Transcribed page text

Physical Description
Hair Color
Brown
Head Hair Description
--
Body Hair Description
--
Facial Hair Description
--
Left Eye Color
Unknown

**AIM OF THE EXERCISE**: Turn every line in these rows into a Markdown table with two columns, "No." for the line number and "Line" for the text, skipping any blank lines.

**ANSWER FOR THE TASK**:
| No. | Line |
|---|---|
| 1 | Physical Description |
| 2 | Hair Color |
| 3 | Brown |
| 4 | Head Hair Description |
| 5 | -- |
| 6 | Body Hair Description |
| 7 | -- |
| 8 | Facial Hair Description |
| 9 | -- |
| 10 | Left Eye Color |
| 11 | Unknown |